Several studies have shown that having a workout companion has numerous advantages. Those who exercise with a partner, for example, are more inspired to begin moving, pushed to push themselves harder for longer periods of time, and more likely to attempt new things. Aside from the physical advantages of having a workout partner, there are also emotional benefits, as individuals who work out together have more and better bonding time than if they worked out individually.
However, not everyone has access to a workout partner who can go for a jog on the spur of the moment or who can commit to the sort of hard jogging schedule you want to undertake this summer. So, how can you receive the benefits of jogging with a companion while without dictating a friend’s or partner’s schedule? Enlist your dog in the army.
Running with your dog is an excellent way to connect with him or her while also keeping both of you in good condition. Canines are inherently busy animals, but you can’t simply slap a leash on your dog and expect him or her to become the ideal exercise buddy. You must ease your pet into the program and take proactive efforts to keep him or her healthy as you train.
Ease Your Canine Into It
Your dog, like any other creature, must first learn to walk before he can run. If you haven’t yet leash-trained your dog, now is the moment. A dog that pulls on a leash while strolling is annoying, but one who pulls while sprinting is dangerous. Get your dog used to walking on a leash and, more significantly, strolling in a new area.
At first, your pup will want to chase after any odd item that moves, whether it’s a leaf, a squirrel, or the trash collector. You may assist prevent your pet from seeking new stimuli by providing rewards that are as enjoyable as chasing a neighboring cat. For example, once your dog stops pursuing a squirrel up a tree, encourage the excellent behavior with food, toys, and praise.
You should also practice walking side by side on your walks. If your dog attempts to sprint before or behind you, or weaves from side to side, you risk being tangled in the leash and stumbling. Choose a side for each of you to practice on and stick to it. Begin your workout with a gentle walk and gradually increase to a moderate jog. Choose a signal that indicates you want your dog to flip sides after he or she has mastered one side. Then, start training with that cue on different sides.
Use Speed Cues
Change things up on your next stroll whenever you feel your pooch is ready to step up the pace. Begin softly jogging about a block into your stroll. Use a cue to let your dog know you’re changing things up. Simply saying “Let’s go” or snapping your fingers should suffice. If you want to go quicker, use a new cue like “Start running.” When it’s time to slow down, slow down yourself and exclaim, “Woah.” The more indications you employ, the more probable it is that your puppy will react properly.

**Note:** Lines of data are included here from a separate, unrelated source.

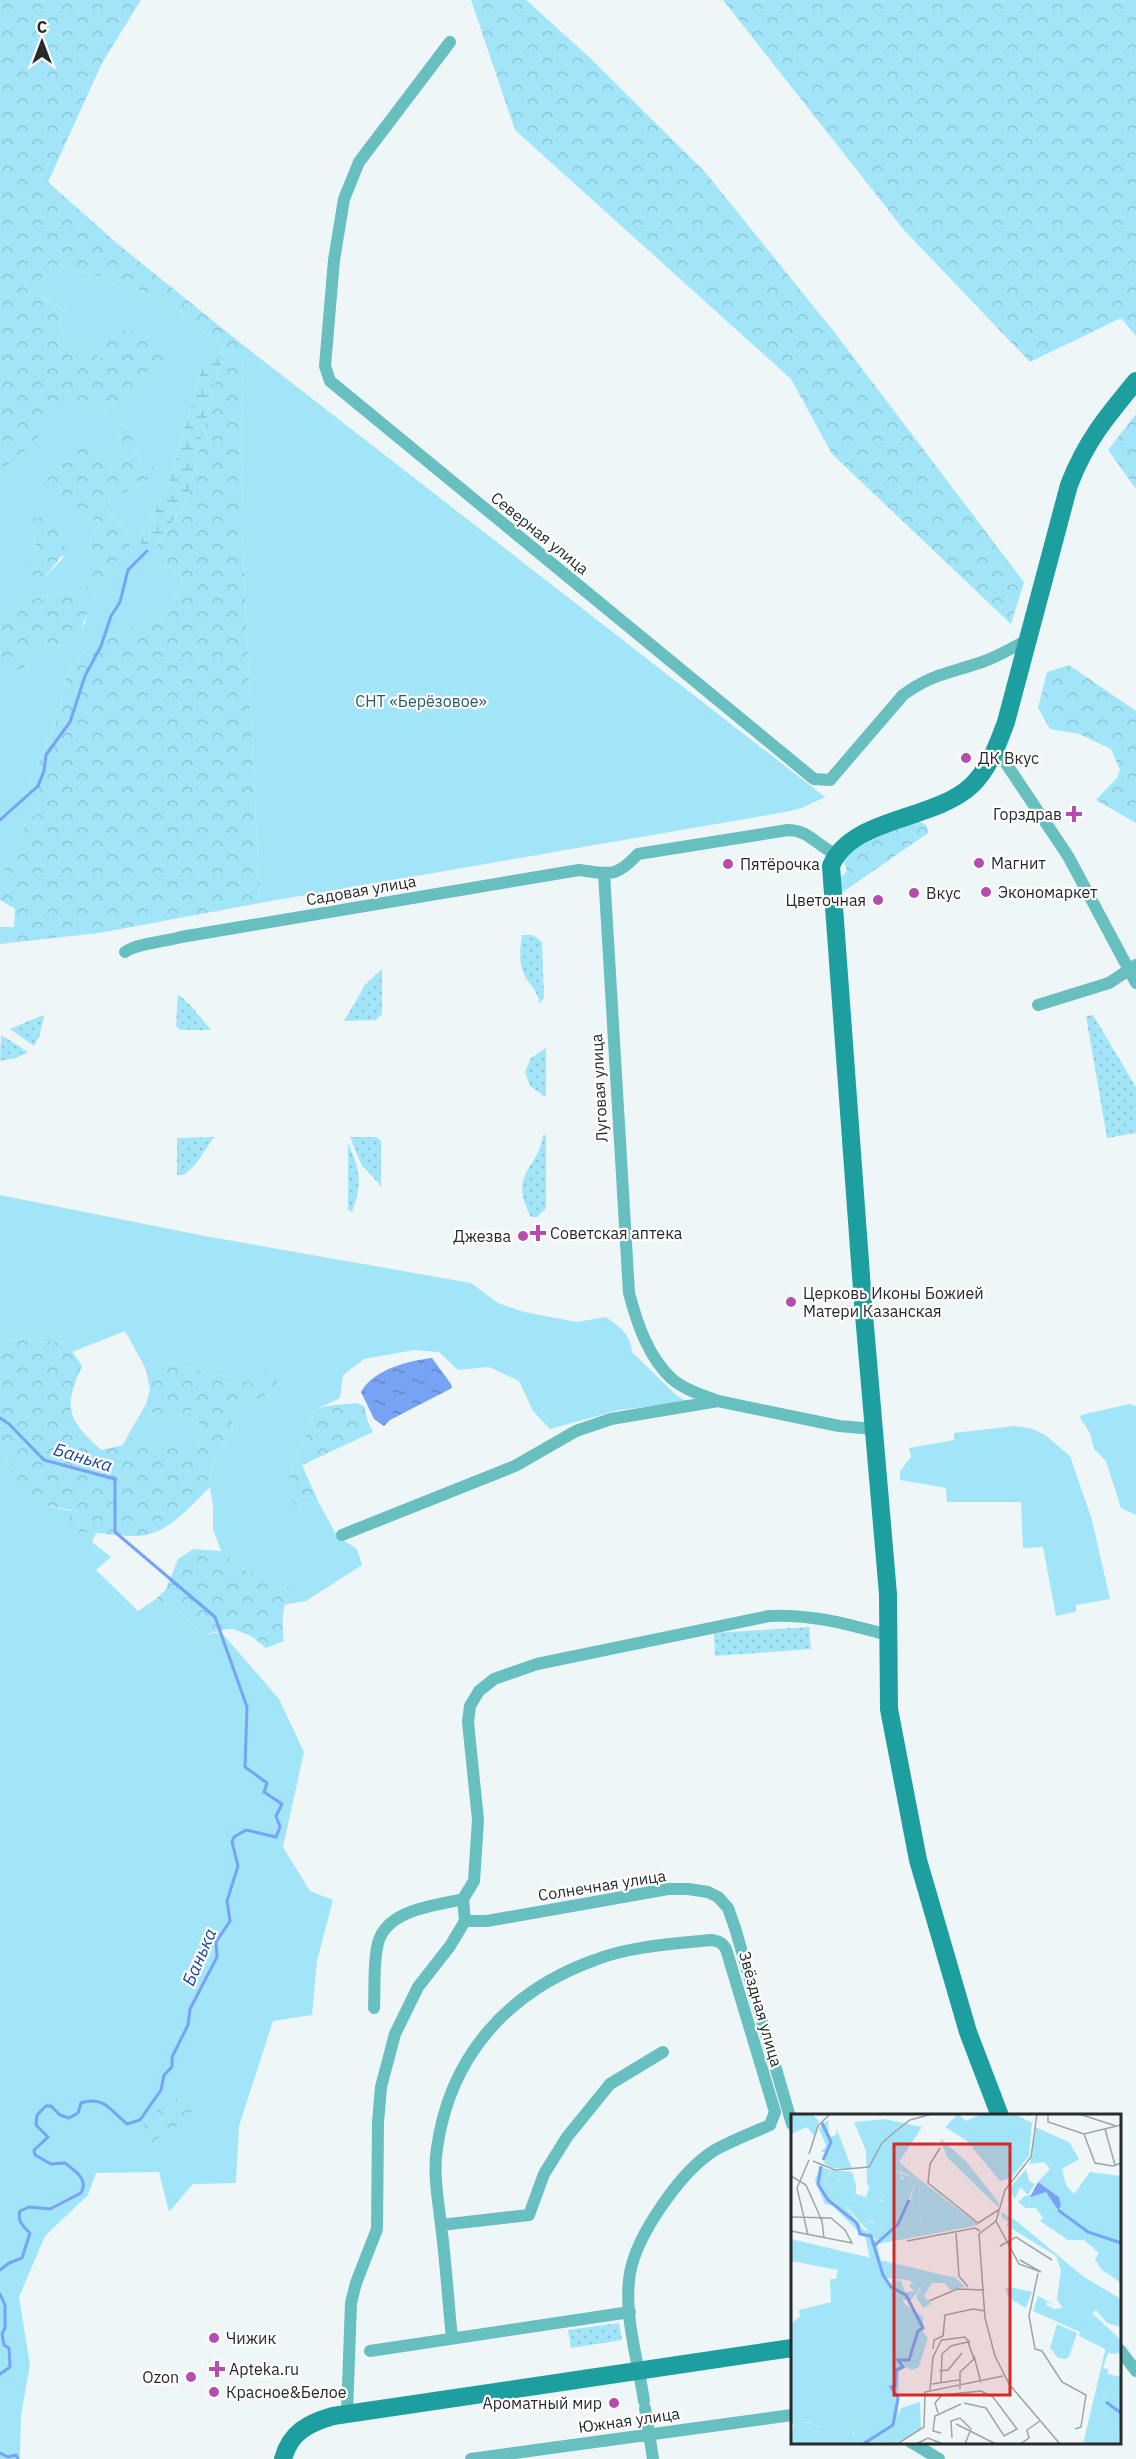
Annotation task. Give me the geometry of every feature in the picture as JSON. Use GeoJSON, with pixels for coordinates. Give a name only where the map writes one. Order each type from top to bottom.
{"type":"FeatureCollection","features":[{"type":"Feature","properties":{"kind":"street","name":"Северная улица"},"geometry":{"type":"LineString","coordinates":[[450,42],[359,162],[344,199],[334,260],[325,366],[330,381],[814,779],[830,780],[903,695],[916,686],[932,676],[984,662],[1029,639]]}},
{"type":"Feature","properties":{"kind":"street"},"geometry":{"type":"LineString","coordinates":[[1000,2114],[968,2032],[918,1860],[889,1710],[888,1594],[831,866],[836,854],[846,843],[861,834],[941,805],[959,795],[972,785],[995,752],[1006,722],[1069,485],[1079,458],[1094,433],[1136,381]]}},
{"type":"Feature","properties":{"kind":"street"},"geometry":{"type":"LineString","coordinates":[[995,752],[1003,759],[1064,849],[1132,968],[1136,984]]}},
{"type":"Feature","properties":{"kind":"street"},"geometry":{"type":"LineString","coordinates":[[604,873],[623,871],[638,854],[788,830],[798,830],[809,835],[822,847],[836,854]]}},
{"type":"Feature","properties":{"kind":"street","name":"Садовая улица"},"geometry":{"type":"LineString","coordinates":[[125,952],[132,948],[164,943],[181,937],[579,870],[604,873]]}},
{"type":"Feature","properties":{"kind":"street","name":"Луговая улица"},"geometry":{"type":"LineString","coordinates":[[604,873],[626,1270],[630,1300],[636,1324],[652,1353],[672,1378],[691,1391],[718,1401]]}},
{"type":"Feature","properties":{"kind":"street"},"geometry":{"type":"LineString","coordinates":[[1038,1005],[1090,990],[1132,968]]}},
{"type":"Feature","properties":{"kind":"street"},"geometry":{"type":"LineString","coordinates":[[342,1535],[515,1466],[576,1431],[602,1422],[718,1401],[839,1426],[874,1429]]}},
{"type":"Feature","properties":{"kind":"street"},"geometry":{"type":"LineString","coordinates":[[347,2414],[351,2303],[356,2283],[377,2229],[378,2121],[381,2087],[395,2034],[418,1987],[450,1946],[465,1921],[463,1899],[474,1881],[478,1820],[468,1722],[470,1706],[479,1691],[494,1679],[537,1664],[769,1616],[806,1616],[888,1635]]}},
{"type":"Feature","properties":{"kind":"street","name":"Солнечная улица"},"geometry":{"type":"LineString","coordinates":[[465,1921],[487,1921],[668,1889],[708,1892],[718,1897],[728,1908],[735,1928],[791,2121]]}},
{"type":"Feature","properties":{"kind":"street"},"geometry":{"type":"LineString","coordinates":[[374,2008],[378,1943],[387,1925],[402,1915],[463,1899]]}},
{"type":"Feature","properties":{"kind":"street","name":"Звёздная улица"},"geometry":{"type":"LineString","coordinates":[[452,2338],[436,2186],[437,2149],[446,2107],[470,2055],[485,2033],[506,2010],[544,1982],[596,1959],[653,1946],[711,1940],[723,1943],[775,2112],[770,2125],[714,2151],[705,2158],[666,2199],[645,2232],[630,2273],[630,2312]]}},
{"type":"Feature","properties":{"kind":"street"},"geometry":{"type":"LineString","coordinates":[[441,2225],[529,2215],[544,2174],[567,2137],[610,2084],[663,2052]]}},
{"type":"Feature","properties":{"kind":"street"},"geometry":{"type":"LineString","coordinates":[[370,2350],[630,2312],[653,2459]]}},
{"type":"Feature","properties":{"kind":"street"},"geometry":{"type":"LineString","coordinates":[[283,2459],[292,2439],[304,2426],[315,2421],[347,2414],[791,2348]]}},
{"type":"Feature","properties":{"kind":"street"},"geometry":{"type":"LineString","coordinates":[[1121,2352],[1136,2371]]}},
{"type":"Feature","properties":{"kind":"street","name":"Южная улица"},"geometry":{"type":"LineString","coordinates":[[471,2459],[791,2415]]}},
{"type":"Feature","properties":{"kind":"street"},"geometry":{"type":"LineString","coordinates":[[914,2444],[939,2459]]}},
{"type":"Feature","properties":{"kind":"green space"},"geometry":{"type":"Polygon","coordinates":[[[0,0],[141,0],[102,63],[48,182],[119,245],[243,345],[242,535],[260,903],[99,933],[0,944],[0,927],[14,927],[15,909],[0,900],[0,879],[16,848],[26,821],[39,813],[26,792],[56,721],[66,678],[92,643],[168,615],[183,580],[172,568],[155,566],[152,553],[188,498],[213,388],[221,366],[223,347],[176,308],[121,281],[49,264],[41,280],[25,278],[26,289],[68,313],[59,326],[65,341],[105,359],[106,340],[121,329],[161,341],[169,347],[168,367],[150,370],[105,411],[71,398],[33,443],[6,467],[0,466],[0,0]]]}},
{"type":"Feature","properties":{"kind":"green space"},"geometry":{"type":"Polygon","coordinates":[[[471,0],[526,0],[588,56],[705,172],[835,333],[1024,582],[1011,624],[832,454],[791,379],[515,130],[471,0]]]}},
{"type":"Feature","properties":{"kind":"green space"},"geometry":{"type":"Polygon","coordinates":[[[723,0],[1136,0],[1136,336],[1121,318],[1030,362],[904,230],[723,0]]]}},
{"type":"Feature","properties":{"kind":"green space"},"geometry":{"type":"Polygon","coordinates":[[[49,264],[121,281],[176,308],[223,347],[209,355],[201,369],[169,484],[141,538],[141,549],[152,553],[155,566],[172,568],[183,580],[168,615],[92,643],[66,678],[56,721],[26,792],[40,813],[26,821],[16,848],[0,879],[0,650],[3,664],[38,641],[67,647],[85,623],[94,595],[105,585],[130,535],[109,513],[108,498],[122,494],[148,480],[134,447],[134,431],[121,424],[117,439],[123,453],[115,465],[100,463],[96,449],[70,441],[63,455],[52,467],[73,513],[101,522],[92,534],[90,548],[94,576],[85,591],[71,594],[56,592],[13,606],[0,614],[0,466],[6,467],[71,398],[105,411],[150,370],[105,359],[65,341],[59,326],[67,312],[26,289],[25,278],[49,264]],[[32,534],[45,577],[64,557],[32,534]]]}},
{"type":"Feature","properties":{"kind":"green space","name":"СНТ «Берёзовое»"},"geometry":{"type":"Polygon","coordinates":[[[243,345],[825,797],[802,808],[785,812],[260,903],[242,535],[243,345]]]}},
{"type":"Feature","properties":{"kind":"green space"},"geometry":{"type":"Polygon","coordinates":[[[223,347],[221,366],[213,388],[188,498],[152,553],[141,550],[141,538],[169,484],[201,369],[208,355],[223,347]]]}},
{"type":"Feature","properties":{"kind":"green space"},"geometry":{"type":"Polygon","coordinates":[[[1136,414],[1136,489],[1108,450],[1136,414]]]}},
{"type":"Feature","properties":{"kind":"green space"},"geometry":{"type":"Polygon","coordinates":[[[120,424],[134,431],[134,447],[140,461],[155,467],[148,480],[122,494],[108,498],[109,513],[130,535],[129,551],[117,560],[105,585],[94,595],[78,637],[67,647],[38,641],[27,650],[27,665],[14,672],[2,664],[0,614],[13,606],[56,592],[71,594],[85,591],[93,576],[90,548],[92,534],[101,522],[73,513],[66,500],[38,488],[39,473],[58,460],[70,441],[85,439],[96,449],[100,463],[115,465],[123,453],[117,439],[120,424]]]}},
{"type":"Feature","properties":{"kind":"green space"},"geometry":{"type":"Polygon","coordinates":[[[48,517],[64,543],[63,553],[45,577],[32,575],[26,558],[37,548],[32,534],[33,518],[48,517]]]}},
{"type":"Feature","properties":{"kind":"green space"},"geometry":{"type":"Polygon","coordinates":[[[1069,665],[1136,711],[1136,823],[1096,800],[1117,778],[1120,770],[1111,749],[1079,734],[1050,729],[1038,708],[1047,672],[1069,665]]]}},
{"type":"Feature","properties":{"kind":"green space"},"geometry":{"type":"Polygon","coordinates":[[[919,821],[927,826],[928,833],[840,894],[839,879],[847,871],[843,860],[861,840],[919,821]]]}},
{"type":"Feature","properties":{"kind":"green space"},"geometry":{"type":"Polygon","coordinates":[[[522,935],[533,935],[542,942],[544,997],[540,1004],[522,967],[520,952],[522,935]]]}},
{"type":"Feature","properties":{"kind":"green space"},"geometry":{"type":"Polygon","coordinates":[[[382,969],[382,1014],[376,1020],[344,1021],[365,985],[382,969]]]}},
{"type":"Feature","properties":{"kind":"green space"},"geometry":{"type":"Polygon","coordinates":[[[178,994],[211,1030],[180,1030],[176,1026],[178,994]]]}},
{"type":"Feature","properties":{"kind":"green space"},"geometry":{"type":"Polygon","coordinates":[[[43,1015],[39,1037],[34,1046],[10,1029],[43,1015]]]}},
{"type":"Feature","properties":{"kind":"green space"},"geometry":{"type":"Polygon","coordinates":[[[1093,1015],[1136,1087],[1136,1133],[1107,1138],[1086,1016],[1093,1015]]]}},
{"type":"Feature","properties":{"kind":"green space"},"geometry":{"type":"Polygon","coordinates":[[[1,1035],[28,1052],[16,1058],[0,1061],[1,1035]]]}},
{"type":"Feature","properties":{"kind":"green space"},"geometry":{"type":"Polygon","coordinates":[[[546,1048],[546,1097],[530,1086],[525,1072],[531,1058],[546,1048]]]}},
{"type":"Feature","properties":{"kind":"green space"},"geometry":{"type":"Polygon","coordinates":[[[543,1135],[546,1135],[546,1208],[537,1217],[531,1217],[524,1202],[523,1181],[536,1156],[543,1135]]]}},
{"type":"Feature","properties":{"kind":"green space"},"geometry":{"type":"Polygon","coordinates":[[[214,1137],[196,1164],[184,1175],[177,1175],[177,1138],[214,1137]]]}},
{"type":"Feature","properties":{"kind":"green space"},"geometry":{"type":"Polygon","coordinates":[[[350,1137],[376,1137],[381,1141],[381,1186],[361,1164],[350,1137]]]}},
{"type":"Feature","properties":{"kind":"green space"},"geometry":{"type":"Polygon","coordinates":[[[348,1143],[359,1177],[358,1193],[352,1212],[348,1210],[348,1143]]]}},
{"type":"Feature","properties":{"kind":"green space"},"geometry":{"type":"Polygon","coordinates":[[[0,1195],[210,1237],[471,1283],[498,1303],[524,1312],[577,1322],[606,1317],[627,1336],[632,1352],[676,1395],[688,1402],[619,1410],[550,1429],[533,1411],[519,1381],[489,1367],[458,1370],[439,1352],[414,1350],[364,1359],[343,1375],[340,1398],[317,1409],[291,1470],[295,1505],[318,1501],[337,1536],[357,1549],[362,1565],[306,1601],[283,1605],[289,1588],[246,1571],[221,1551],[213,1529],[210,1487],[212,1465],[232,1431],[233,1414],[251,1402],[270,1394],[254,1383],[161,1361],[146,1369],[125,1331],[72,1352],[65,1341],[47,1342],[0,1338],[0,1195]]]}},
{"type":"Feature","properties":{"kind":"green space"},"geometry":{"type":"Polygon","coordinates":[[[0,1338],[47,1342],[65,1341],[82,1366],[72,1392],[72,1412],[81,1430],[101,1450],[123,1445],[127,1437],[158,1448],[199,1448],[202,1432],[194,1409],[180,1414],[168,1423],[155,1416],[146,1404],[150,1390],[146,1369],[161,1361],[254,1383],[267,1371],[281,1376],[270,1394],[251,1402],[233,1414],[232,1431],[212,1465],[210,1487],[177,1519],[158,1531],[137,1536],[76,1533],[69,1522],[72,1510],[42,1505],[13,1494],[12,1466],[0,1451],[0,1338]]]}},
{"type":"Feature","properties":{"kind":"green space"},"geometry":{"type":"Polygon","coordinates":[[[356,1403],[364,1406],[373,1432],[302,1465],[318,1501],[295,1505],[286,1489],[291,1470],[317,1409],[331,1405],[356,1403]]]}},
{"type":"Feature","properties":{"kind":"green space"},"geometry":{"type":"Polygon","coordinates":[[[146,1404],[155,1416],[168,1423],[180,1414],[194,1409],[202,1432],[199,1448],[158,1448],[127,1437],[146,1404]]]}},
{"type":"Feature","properties":{"kind":"green space"},"geometry":{"type":"Polygon","coordinates":[[[1129,1404],[1136,1406],[1136,1515],[1121,1508],[1106,1461],[1094,1449],[1090,1433],[1080,1418],[1081,1415],[1129,1404]]]}},
{"type":"Feature","properties":{"kind":"green space"},"geometry":{"type":"Polygon","coordinates":[[[1014,1426],[1033,1429],[1045,1435],[1070,1456],[1092,1520],[1110,1599],[1076,1605],[1076,1612],[1056,1616],[1043,1547],[1023,1548],[1021,1502],[947,1502],[946,1488],[900,1480],[900,1471],[911,1457],[909,1448],[954,1440],[954,1433],[1014,1426]]]}},
{"type":"Feature","properties":{"kind":"green space"},"geometry":{"type":"Polygon","coordinates":[[[0,1451],[42,1505],[72,1511],[76,1533],[97,1531],[92,1542],[111,1557],[96,1570],[138,1611],[156,1599],[181,1613],[203,1635],[221,1632],[279,1699],[304,1752],[283,1847],[310,1891],[333,1900],[317,1961],[312,2015],[273,2021],[239,2126],[236,2183],[193,2184],[169,2212],[159,2172],[96,2173],[88,2195],[45,2236],[19,2297],[30,2365],[21,2415],[20,2459],[0,2459],[0,1451]]]}},
{"type":"Feature","properties":{"kind":"green space"},"geometry":{"type":"Polygon","coordinates":[[[193,1549],[221,1551],[246,1571],[290,1588],[283,1614],[284,1641],[266,1648],[251,1636],[233,1629],[203,1635],[181,1613],[156,1599],[166,1589],[178,1559],[193,1549]]]}},
{"type":"Feature","properties":{"kind":"green space"},"geometry":{"type":"Polygon","coordinates":[[[809,1627],[811,1649],[715,1656],[714,1633],[809,1627]]]}},
{"type":"Feature","properties":{"kind":"green space"},"geometry":{"type":"Polygon","coordinates":[[[181,2097],[191,2097],[198,2104],[178,2126],[169,2128],[148,2148],[141,2150],[135,2143],[135,2133],[155,2112],[181,2097]]]}},
{"type":"Feature","properties":{"kind":"green space"},"geometry":{"type":"Polygon","coordinates":[[[619,2323],[622,2340],[571,2348],[568,2330],[619,2323]]]}},
{"type":"Feature","properties":{"kind":"water"},"geometry":{"type":"Polygon","coordinates":[[[432,1358],[452,1388],[390,1420],[384,1426],[374,1419],[361,1392],[367,1384],[374,1377],[392,1368],[432,1358]]]}},
{"type":"Feature","properties":{"kind":"waterway"},"geometry":{"type":"LineString","coordinates":[[0,820],[38,786],[44,771],[46,755],[70,722],[85,676],[101,646],[111,616],[120,602],[128,570],[147,551]]}},
{"type":"Feature","properties":{"kind":"waterway","name":"Банька"},"geometry":{"type":"LineString","coordinates":[[0,1418],[9,1424],[44,1460],[115,1479],[115,1532],[215,1617],[247,1707],[245,1767],[267,1783],[264,1792],[282,1804],[276,1816],[280,1827],[276,1837],[246,1830],[234,1837],[232,1842],[238,1866],[227,1901],[230,1921],[216,1942],[217,1957],[190,2009],[188,2025],[172,2057],[172,2067],[164,2075],[161,2090],[140,2120],[127,2124],[107,2106],[96,2101],[81,2103],[78,2113],[69,2118],[60,2115],[51,2106],[46,2106],[37,2115],[36,2125],[48,2137],[34,2150],[35,2155],[51,2164],[65,2163],[80,2176],[83,2188],[81,2193],[50,2209],[29,2207],[20,2211],[20,2221],[30,2233],[22,2258],[9,2263],[0,2270]]}},
{"type":"Feature","properties":{"kind":"waterway","name":"Банька"},"geometry":{"type":"LineString","coordinates":[[0,2294],[5,2305],[5,2328],[2,2334],[4,2345],[9,2348],[10,2367],[0,2374]]}},
{"type":"Feature","properties":{"kind":"waterway","name":"Банька"},"geometry":{"type":"LineString","coordinates":[[0,2453],[8,2457],[16,2455],[18,2459]]}},
{"type":"Feature","properties":{"kind":"place","name":"ДК Вкус"},"geometry":{"type":"Point","coordinates":[966,758]}},
{"type":"Feature","properties":{"kind":"place","name":"Горздрав"},"geometry":{"type":"Point","coordinates":[1074,814]}},
{"type":"Feature","properties":{"kind":"place","name":"Магнит"},"geometry":{"type":"Point","coordinates":[979,863]}},
{"type":"Feature","properties":{"kind":"place","name":"Пятёрочка"},"geometry":{"type":"Point","coordinates":[728,864]}},
{"type":"Feature","properties":{"kind":"place","name":"Экономаркет"},"geometry":{"type":"Point","coordinates":[986,892]}},
{"type":"Feature","properties":{"kind":"place","name":"Вкус"},"geometry":{"type":"Point","coordinates":[914,893]}},
{"type":"Feature","properties":{"kind":"place","name":"Цветочная"},"geometry":{"type":"Point","coordinates":[878,900]}},
{"type":"Feature","properties":{"kind":"place","name":"Советская аптека"},"geometry":{"type":"Point","coordinates":[538,1233]}},
{"type":"Feature","properties":{"kind":"place","name":"Джезва"},"geometry":{"type":"Point","coordinates":[523,1236]}},
{"type":"Feature","properties":{"kind":"place","name":"Церковь Иконы Божией Матери Казанская"},"geometry":{"type":"Point","coordinates":[791,1302]}},
{"type":"Feature","properties":{"kind":"place","name":"Чижик"},"geometry":{"type":"Point","coordinates":[214,2338]}},
{"type":"Feature","properties":{"kind":"place","name":"Apteka.ru"},"geometry":{"type":"Point","coordinates":[217,2369]}},
{"type":"Feature","properties":{"kind":"place","name":"Ozon"},"geometry":{"type":"Point","coordinates":[191,2377]}},
{"type":"Feature","properties":{"kind":"place","name":"Красное&Белое"},"geometry":{"type":"Point","coordinates":[214,2392]}},
{"type":"Feature","properties":{"kind":"place","name":"Ароматный мир"},"geometry":{"type":"Point","coordinates":[614,2403]}}]}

You should train your dog running signals before going on your first actual run together, since cues may keep you both safe if a vehicle or other item comes into your path. By interspersing brief running or jogging bursts with your typical walking speed, you can teach the signals in only a few training sessions.
Increase Your Endurance
Your dog, like you, cannot go from running one mile to running five miles in a single session. Work on increasing your dog’s endurance after he or she has learned to remain by your side and understands your pace indications. Begin by increasing the length of your walks. Increase your running time while decreasing your walking time on each stroll. After a few weeks, both your dog and you should be ready for long-distance runs.
Additional Considerations for Your Pet’s Safety
The length of time it takes a dog to become in shape for running is determined by a variety of variables, including his or her present age, weight, and health, as well as your surroundings. A one-year-old puppy in excellent condition and living in a moderate climate, for example, will train faster than an older dog that is overweight and living at high elevations. Before trying to teach your dog to run with you, consider the following:
- Your Dog’s Age: Most veterinarians advise against jogging with a puppy under eight months old, while eight months may be too early for bigger breeds. You should ideally wait until your pet’s joints and bones have completely grown before letting him or her run about.
- Your Dog’s Breed: Certain breeds are more suited to running than others. Larger dogs, for example, may have hip dysplasia or malformed hip sockets, but smaller dogs’ legs may be too short to keep up. Flat-faced breeds may have clogged airways, making it harder for them to breathe when worked up.
- Your Living Environment: The environment in which you live may have a significant influence on your puppy’s ability to run and training time. If you live in a cold climate or at high elevations, it may take some time to expand your dog’s lung capacity, but if you live in desert conditions, you may have to stop often to give him or her water.
Though you should be able to judge your dog’s running ability after a few of short run-jog sessions, you should speak with your doctor before growing your program further to ensure that running is indeed the best thing for your canine.
You can make training simpler for your dog by providing him or her with the proper equipment. A performance dog suit, a zero-shock dog leash, and a pet water bottle may all help keep your canine comfortable while out on the trails. If you want to keep your dog in shape during the off season, invest in a dog treadmill and other canine exercise equipment.